Being raised with strict morals is completely different than being raised in a brainwashing, mind-altering cult.
a kid/person should begin making their own choices and forming their own belief system. I see that you are 24 years old and some months, so you should be well on your way to forming your own belief-system.
All you have to do is take Psychology 101 at your local community college, and you will know that it takes years of reprogramming your brain to know what is truely your own belief-system and not that of what has been fed to you through the years. Hence, the paradigm shift.
Take Elizabeth Smart for instance, she was raised in what seems a normal loving family. Brian Mitchell brainwashed her so much that she was living right behind her parents home and never yelled for help. Now... if someone could be brainwashed to that extent, then what about someone from the moment they were born. You can't blame people for making bad decisions in life when they were taught the only right decision to make is to stay in this cult. This cult demands something from you which is impossible to give- perfection. Guilt can be so overwhelming because you think that you won't have an afterlife just because you did something so unbelievably petty.
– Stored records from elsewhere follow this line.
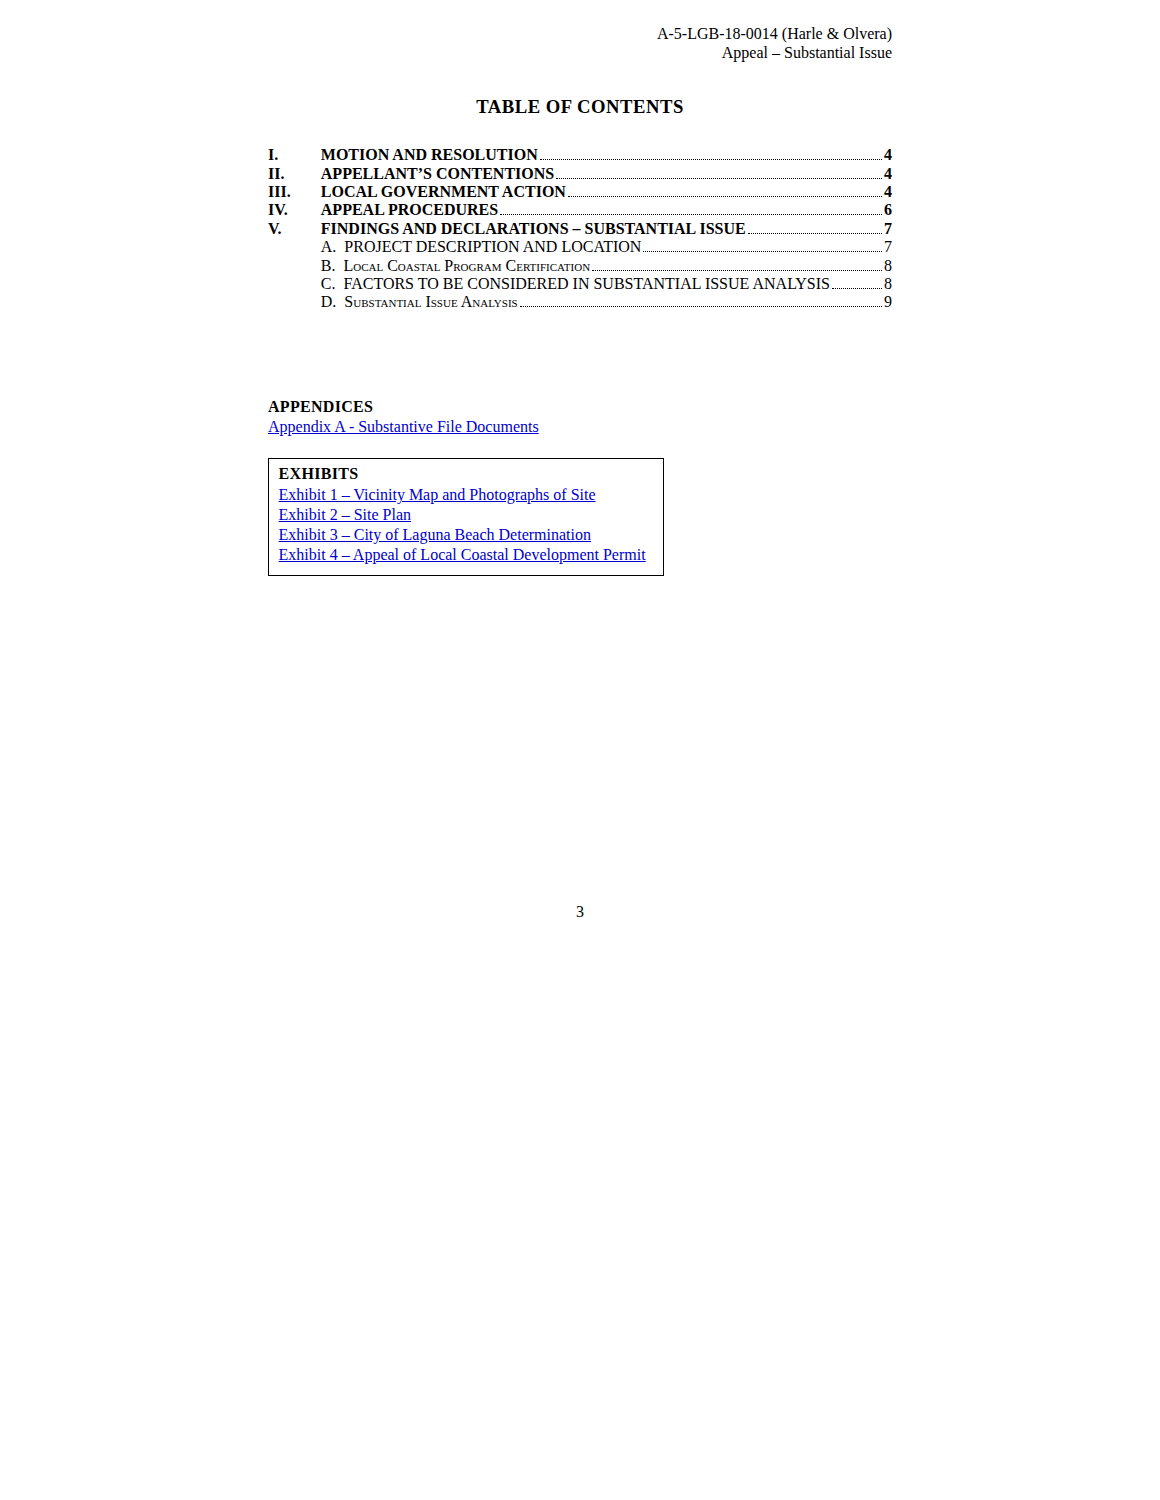A-5-LGB-18-0014 (Harle & Olvera)
Appeal – Substantial Issue
TABLE OF CONTENTS
| I. | MOTION AND RESOLUTION 4 |
| II. | APPELLANT’S CONTENTIONS 4 |
| III. | LOCAL GOVERNMENT ACTION 4 |
| IV. | APPEAL PROCEDURES 6 |
| V. | FINDINGS AND DECLARATIONS – SUBSTANTIAL ISSUE 7 |
A. PROJECT DESCRIPTION AND LOCATION 7
B. Local Coastal Program Certification 8
C. FACTORS TO BE CONSIDERED IN SUBSTANTIAL ISSUE ANALYSIS 8
D. Substantial Issue Analysis 9
APPENDICES
Appendix A - Substantive File Documents
EXHIBITS
Exhibit 1 – Vicinity Map and Photographs of Site
Exhibit 2 – Site Plan
Exhibit 3 – City of Laguna Beach Determination
Exhibit 4 – Appeal of Local Coastal Development Permit
3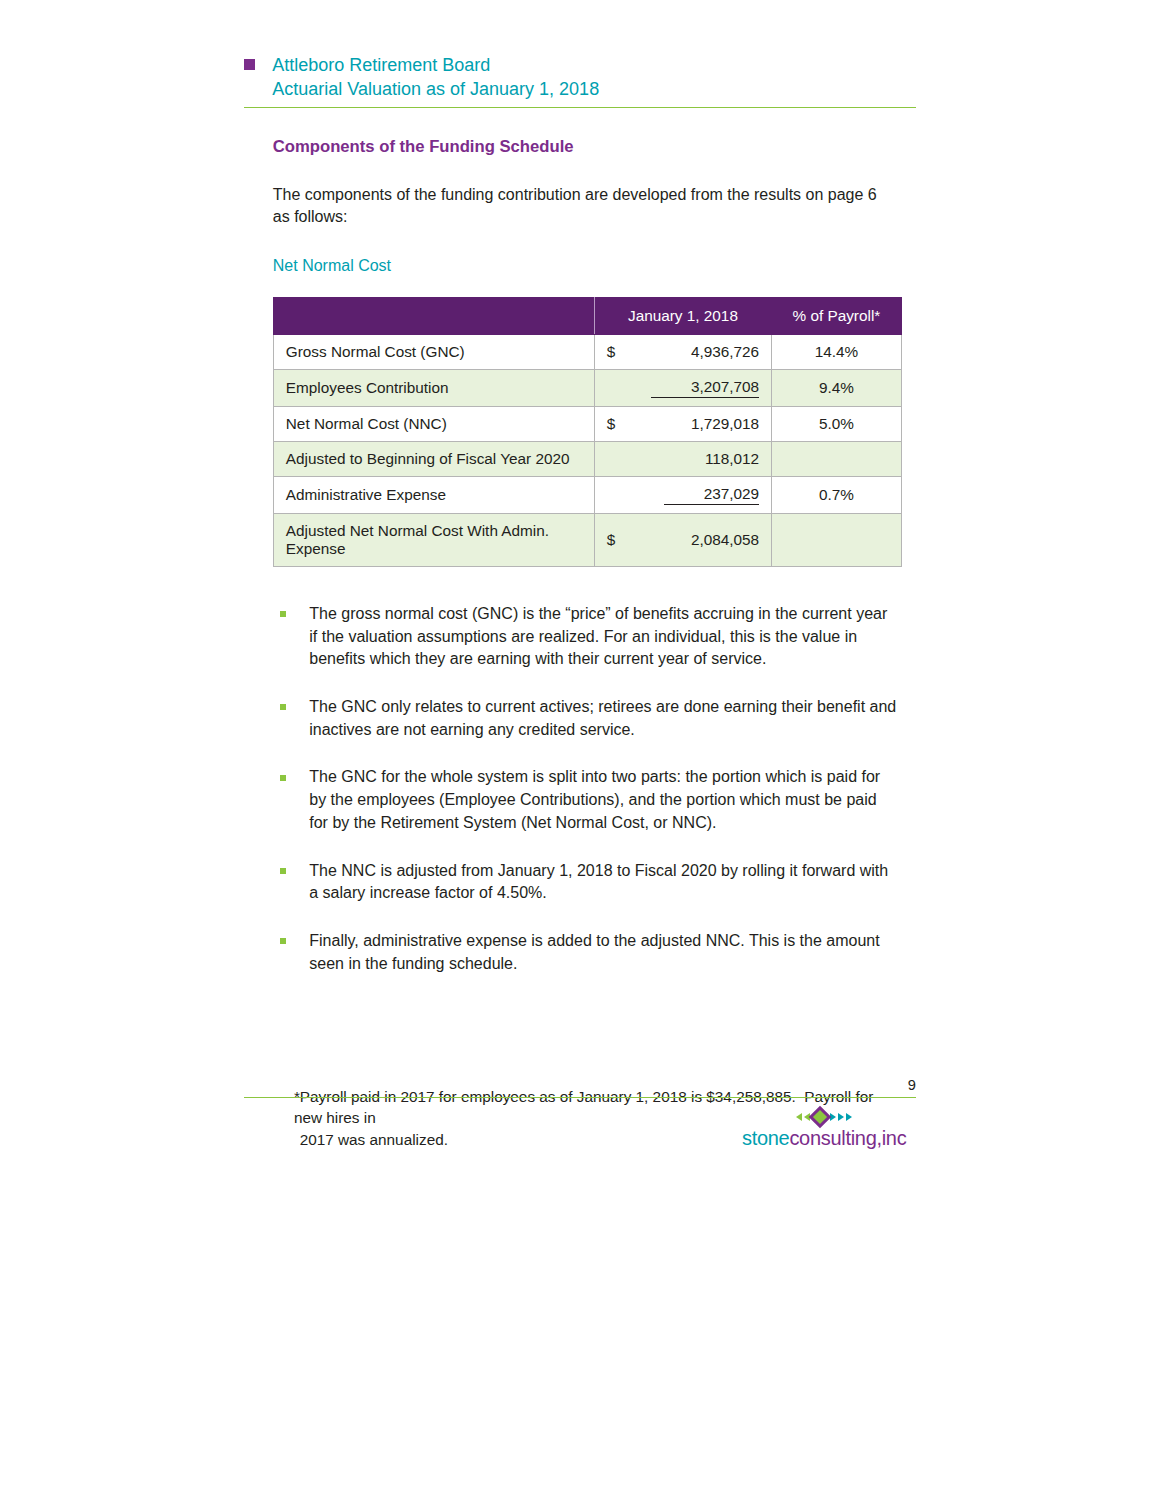Attleboro Retirement Board
Actuarial Valuation as of January 1, 2018
Components of the Funding Schedule
The components of the funding contribution are developed from the results on page 6 as follows:
Net Normal Cost
| | January 1, 2018 | % of Payroll* |
| --- | --- | --- |
| Gross Normal Cost (GNC) | $ 4,936,726 | 14.4% |
| Employees Contribution | 3,207,708 | 9.4% |
| Net Normal Cost (NNC) | $ 1,729,018 | 5.0% |
| Adjusted to Beginning of Fiscal Year 2020 | 118,012 | |
| Administrative Expense | 237,029 | 0.7% |
| Adjusted Net Normal Cost With Admin. Expense | $ 2,084,058 | |
The gross normal cost (GNC) is the “price” of benefits accruing in the current year if the valuation assumptions are realized. For an individual, this is the value in benefits which they are earning with their current year of service.
The GNC only relates to current actives; retirees are done earning their benefit and inactives are not earning any credited service.
The GNC for the whole system is split into two parts: the portion which is paid for by the employees (Employee Contributions), and the portion which must be paid for by the Retirement System (Net Normal Cost, or NNC).
The NNC is adjusted from January 1, 2018 to Fiscal 2020 by rolling it forward with a salary increase factor of 4.50%.
Finally, administrative expense is added to the adjusted NNC. This is the amount seen in the funding schedule.
*Payroll paid in 2017 for employees as of January 1, 2018 is $34,258,885. Payroll for new hires in 2017 was annualized.
9
stone consulting,inc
My sister was raped by two elders boys. No one believed her and my parents said not to worry that God will punish them. She was told by the elders that she needed to wear shirts that weren't so revealing. She was very modest, but it's hard to hide C cups at 13 years old. After that, she couldn't stomach going back to the hall anymore and my parents would beat her for not getting herself dressed to go. So she ran away from home, to get away from their warped view of the world, at 13 years old with no money and she couldn't work till age 16 legally. So she began to do "favors" to get money and shelter. At first it was just her friends and then it was with strangers. She had such a tremendous guilt on her for doing what Jehovah hated that she took drugs to numb her feelings. After years of drugs, her mind is now fried and her children are taken away from her. The thing is- she was more spiritual than I was and she had an intense love for God and loved studing for the kingdom hall, before the rape happened. Those two boys ended up raping someone else- another elders daughter. Finally, they were disfellowshipped, but not imprisoned. You can say well- you are free to make your own decisions as an adult. But one thing leads to another and then another and before you know it, you end up being someone you never thought you would. That's what happens, you don't just wake up one morning and say I think I'm going to decide to really mess my life up because I was raised with " strict morals " or because " I couldn't celebrate holidays when all the other kids are allowed to". No- that's not how it happens. Sorry so long- just needed to vent. My sister called up crying tonight saying she wanted to kill herself. Why- my dad said that she was nothing to him because she didn't go to the memorial. I said everything I could, but you never know what she's thinking. I hope she's alright.